"Özetle; çelişki başlı başına bir anlam taşımaz. Ona bir bütünlük içerisinde bakmak gerek.."
Demokrasilerde siyasetçi oyunu kurallarına göre oynamazsa kaybeder.. O nedenle idealle realitenin kuralları sürekli çelişkiler yaşatır siyasetçiye.. Aslında bunlar bizim için çelişkidir, siyaset için değil.
İktidar olmak veya iktidarını pekiştirmek isteyen siyasi partiler bir yandan ekonomik gelişmelerin önünde koşarken diğer yandan halkın desteğini almak veya sürdürmek/artırmak için "nabza göre şerbet" politikasını da gütmek zorundadırlar.. Siyasetin gerçekliği budur.
İktidar olan veya olmaya namzet olan bir siyasi partinin yönelişlerini doğru okuyabilmek için seçmenin genel durumunu doğru tahlil etmek gerekir.
Örneğin; siz din adamlarına seslenirken eğer onların gönüllerini okşayan dini/manevi terimler kullanmazsanız siyasetinize yarar sağlamamış olursunuz. Eğer iyi bir sonuç almak istiyorsanız, idealleriniz doğrultusunda, onların konumlarını, inançlarını sarsmak yerine mevcut durumlarına uygun, onları mest edecek bir yaklaşım sergilemelisiniz.
Bu durumun farkında olanlar siyaseti Makyavelist bir şey olarak görebilirler; ancak hayatın akışı da bundan pek farklı değildir. Hepimiz hayatın içerisinde aldığımız rollere uygun roller üstlenmiş, kendimizin aktörleri değil miyiz?
Bunları yazmamın nedeni; siyasi tarafgirliğimizin düşüncelerimizi yansıtmaya yetmeyeceğini, yetmediğini izaha çalışmak.

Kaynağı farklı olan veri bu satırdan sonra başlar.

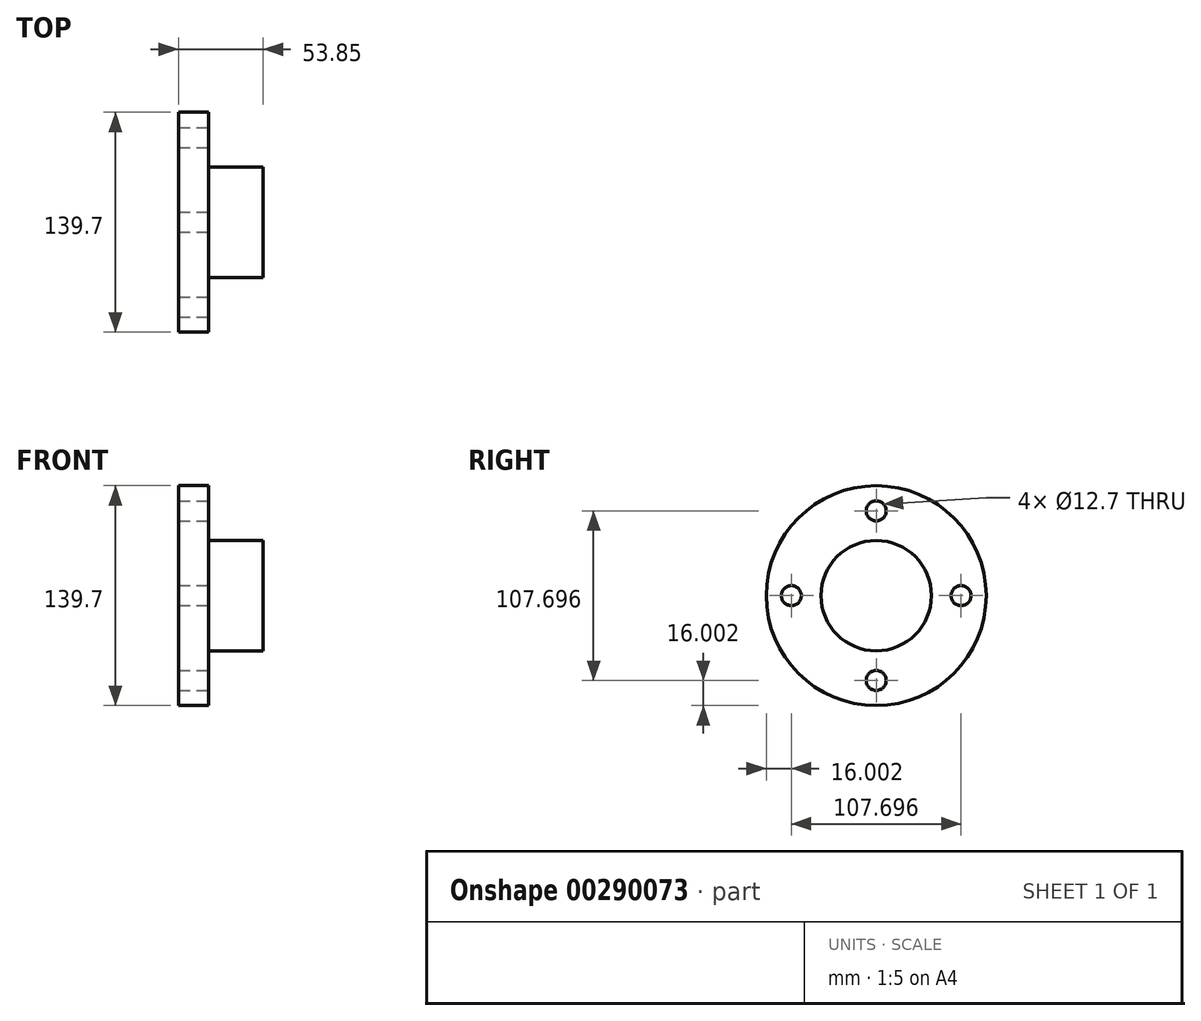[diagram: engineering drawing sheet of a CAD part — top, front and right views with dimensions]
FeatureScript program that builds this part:
annotation { "Feature Type Name" : "Feature", "Feature Type Description" : "" }
export const myFeature = defineFeature(function(context is Context, id is Id, definition is map)
    precondition{}
    {
        {
            var Q0;
            Q0=qCreatedBy(makeId("Front.planeOp"),FACE);
            var sketch = newSketch(context, id + "F0", { "sketchPlane" : qUnion([Q0])});
            skLineSegment(sketch, "E0", {"start": v(0, 0) * mm, "end": v(205.8, 0) * mm, "construction": true});
            skLineSegment(sketch, "E1", {"start": v(0, 0) * mm, "end": v(0, 69.85) * mm});
            skLineSegment(sketch, "E2", {"start": v(0, 69.85) * mm, "end": v(19.05, 69.85) * mm});
            skLineSegment(sketch, "E3", {"start": v(19.05, 69.85) * mm, "end": v(19.05, 35.05) * mm});
            skLineSegment(sketch, "E4", {"start": v(19.05, 35.05) * mm, "end": v(53.85, 35.05) * mm});
            skLineSegment(sketch, "E5", {"start": v(53.85, 35.05) * mm, "end": v(53.85, 0) * mm});
            skLineSegment(sketch, "E6", {"start": v(53.85, 0) * mm, "end": v(0, 0) * mm});
            skSolve(sketch);
        }
        {
            var Q0;
            Q0=makeQuery(id+"F0.imprint","IMPRINT",FACE,{"disambiguationData":[TD([[makeQuery(id+"F0.imprint","IMPRINT",EDGE,{"derivedFrom":sQuery(id+"F0.wireOp",EDGE,"E1")}),-1.0]])]});
            var Q1;
            Q1=sQuery(id+"F0.wireOp",EDGE,"E0");
            revolve(context, id + "F1", {"entities" : qUnion([Q0]), "axis" : qUnion([Q1]), "revolveType" : RevolveType.FULL});
        }
        {
            var Q0;
            Q0=makeQuery(id+"F1.opRevolve","SWEPT_FACE",FACE,{"disambiguationData":[OSD([sQuery(id+"F0.wireOp",EDGE,"E3")])]});
            var sketch = newSketch(context, id + "F2", { "sketchPlane" : qUnion([Q0])});
            skCircle(sketch, "E7", {"center": v(0, 0) * mm, "radius": 53.85 * mm, "construction": true});
            skCircle(sketch, "E8", {"center": v(0, 53.85) * mm, "radius": 6.35 * mm});
            skSolve(sketch);
        }
        {
            var Q0;
            Q0=makeQuery(id+"F2.imprint","IMPRINT",FACE,{"disambiguationData":[TD([[makeQuery(id+"F2.imprint","IMPRINT",EDGE,{"derivedFrom":sQuery(id+"F2.wireOp",EDGE,"E8")}),1.0]])]});
            var Q1;
            Q1=sQuery(id+"F2.wireOp",EDGE,"E8");
            extrude(context, id + "F3", {"entities" : qUnion([Q0]), "operationType" : NewBodyOperationType.REMOVE, "surfaceEntities" : qUnion([Q1]), "endBound" : BoundingType.THROUGH_ALL, "oppositeDirection" : true, "depth" : 25.4 * mm});
        }
        {
            var Q0;
            Q0=makeQuery(id+"F1.opRevolve","SWEPT_BODY",BODY,{"disambiguationData":[OSD([sQuery(id+"F0.wireOp",EDGE,"E1"),sQuery(id+"F0.wireOp",EDGE,"E2"),sQuery(id+"F0.wireOp",EDGE,"E3"),sQuery(id+"F0.wireOp",EDGE,"E4"),sQuery(id+"F0.wireOp",EDGE,"E5"),sQuery(id+"F0.wireOp",EDGE,"E6")])]});
            var Q1;
            Q1=makeQuery(id+"F1.opRevolve","SWEPT_EDGE",EDGE,{"disambiguationData":[OSD([sQuery(id+"F0.wireOp",EDGE,"E1"),sQuery(id+"F0.wireOp",EDGE,"E2")])]});
            circularPattern(context, id + "F4", {"entities" : qUnion([Q0]), "axis" : qUnion([Q1]), "angle" : 360 * degree, "instanceCount" : 4, "equalSpace" : true});
        }
    });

Taraf olarak ana arterlerde yarışanlardan birini tercih ederek düşüncemizin daha kolay bir ortamda salınımına imkan sağlayacak bir imkan oluşsun istiyoruz. Hepsi bu kadar.
Benim gibi siyasetten uzak duran yığınların söylemlerinin bir siyasi odağa yarar sağlıyor olması, o odakla özdeş şeyler düşündüğümüz anlamına gelmez.
Özetle; çelişki başlı başına bir anlam taşımaz. Ona bir bütünlük içerisinde bakmak gerek..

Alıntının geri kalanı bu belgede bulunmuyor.